Pynchon, though, is different. Just as a giant is distinguished not only by his height, but by his curious phrenology, the otherworldly proportions he displays in his limbs and hands and feet, so too are Pynchon's novels marked even at the level of the chapter, the paragraph, the sentence, as the mutants that they are.
An artist's rendering of AGAINST THE DAY alongside two other novels
As readers may remember, I embarked on my ill-advised journey into the giant's mountain cave back in December, when I began reading AGAINST THE DAY. I am sad to report that after two full months, I am only halfway through the novel(lum), and no closer to unlocking many of its mysteries.
AGAINST THE DAY is not just a historical novel, but a novel about the past: about innocence, about boys' adventure novels, about the legacy of parents on their children. And about time travel, let's not forget that. We move through its pages like these ghostly visitors from a tainted, darker future, unable to quite touch the characters who -- with their blazing red hair or their uncorrupted sensual passions or their inescapable missions or their half-mystical scientific theories -- seem to fly through the world fueled only by air and wonder.
What is this book about? Icelandic spar. Revenge. Two women named Estrella. Anarchy, dynamite. A family of magicians. A dog who reads. The World's Fair. A zeppelin. A harmonica academy. Venice. A vehicle that explores under sand. Eternal youth. Photography. An avalanche. A weapon based on time.
I am not going to lie to you: it is very difficult to follow the "story" of AGAINST THE DAY. There are several threads I can think of off the top of my head: the story of the Traverse family, headed by patriarch Webb, an anarchist bomber, whose children Reef, Kit, Frank, and Lake scatter in all directions after his untimely passing; Dally Rideout, whose father Merle raises her when her mother runs off to form a new family with impresario Zombini the Mysterious; the
Fraternity of the Venturesome Chums of Chance, a crack team of do-gooders who, it's strongly implied, are at least in part fictional; Lew Basnight, an amnesiac detective who uses explosives as a recreational drug and pals around with Englishmen Neville and Nigel; Yashmeen Halfcourt, a beautiful mathematician -- and on and on. And, as I suggested before, these stories hardly break down into managable fictive units. Characters appear in passing, then return to dominate a section or chapter; Pynchon lavishes detail on settings that, like the World's Fair, are rapidly dismantled before they can ever be fully explored. Reading this book is an exhausting experience.

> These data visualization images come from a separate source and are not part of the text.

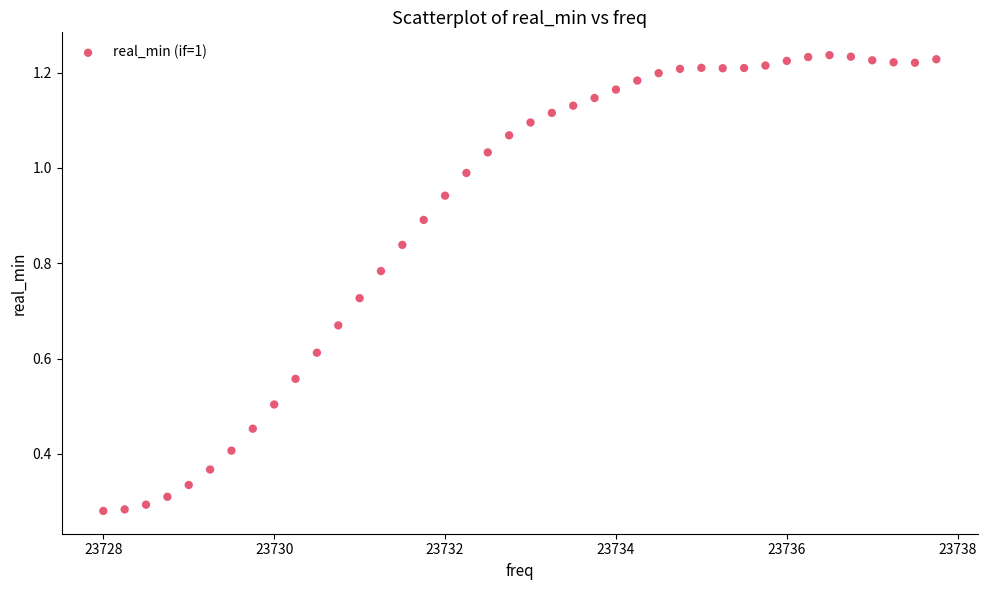

What is the range of X values (max minus min)?

9.8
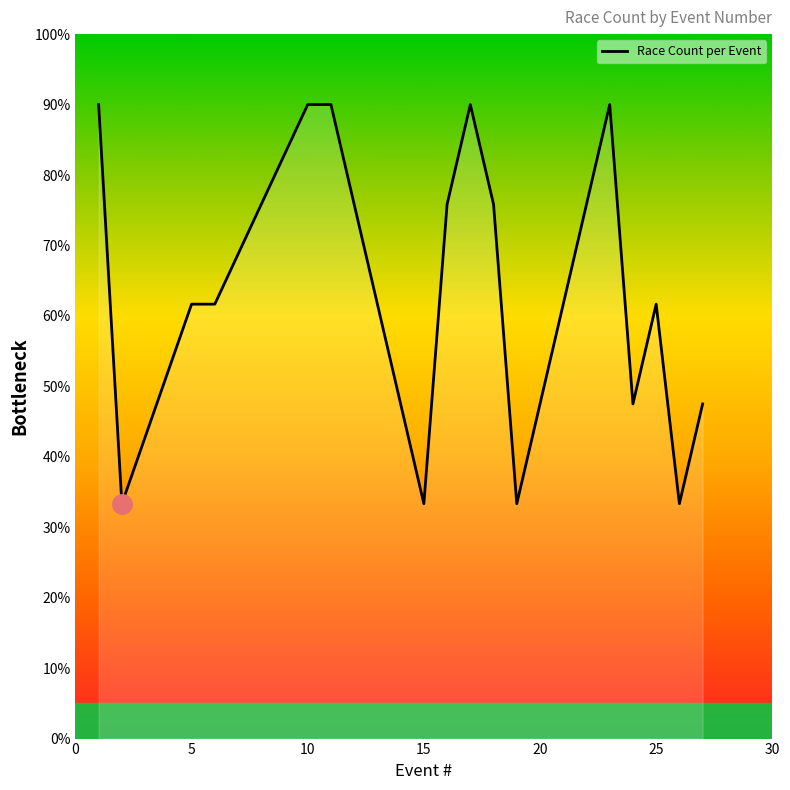

What is the greatest value displayed?

90.0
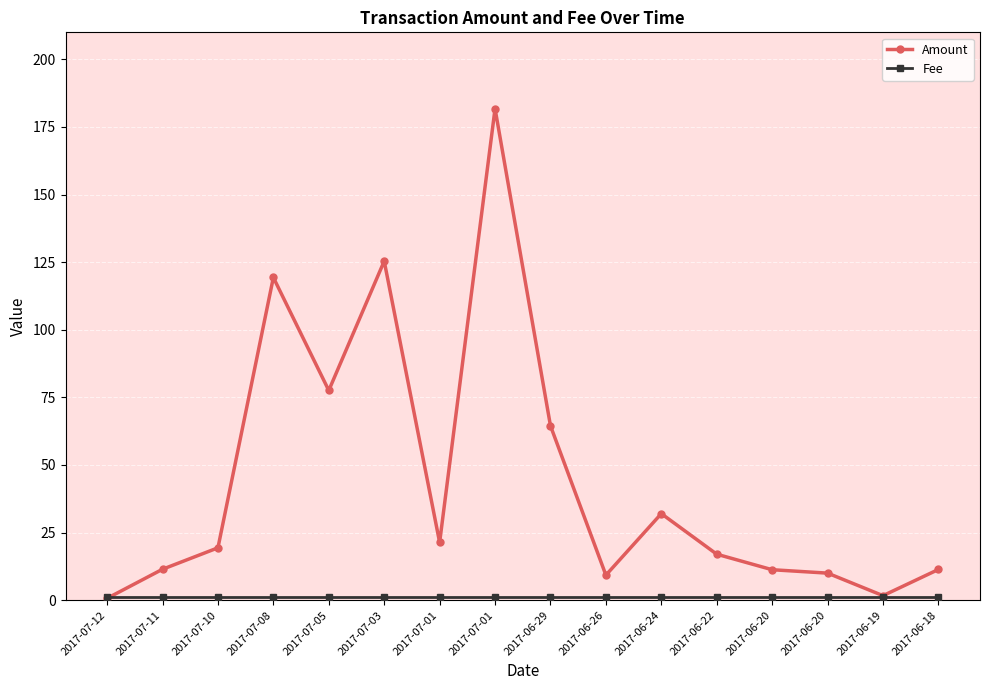

What value does the Fee series have at 2017-07-11?

1.0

And yet. I went away over the weekend, and on the train struggled through some fifty or so pages of this novel, only to set it aside. I felt frustrated that I had not finished the book yet, that I wasn't even close, and that it seemed like I would need to start from the beginning as soon as I finished, if I wanted to be able to comment meaningfully on it. I planned this blog post to be a tombstone to the reading project, an admission of defeat, a white flag raised to the forces of the forty-hour work week and the Playstation 3. And yet. On the train ride back, I read another novel, one I'll talk about in the next post, perhaps, a light, approachable novel about cakes and high school, and it happened to me again. That old feeling, the same one I had after finishing GRAVITY'S RAINBOW: the feeling that next to Pynchon, nothing has substance, nothing has depth. And it drove me back to AGAINST THE DAY.
Because next to Pynchon, everyone looks like a midget.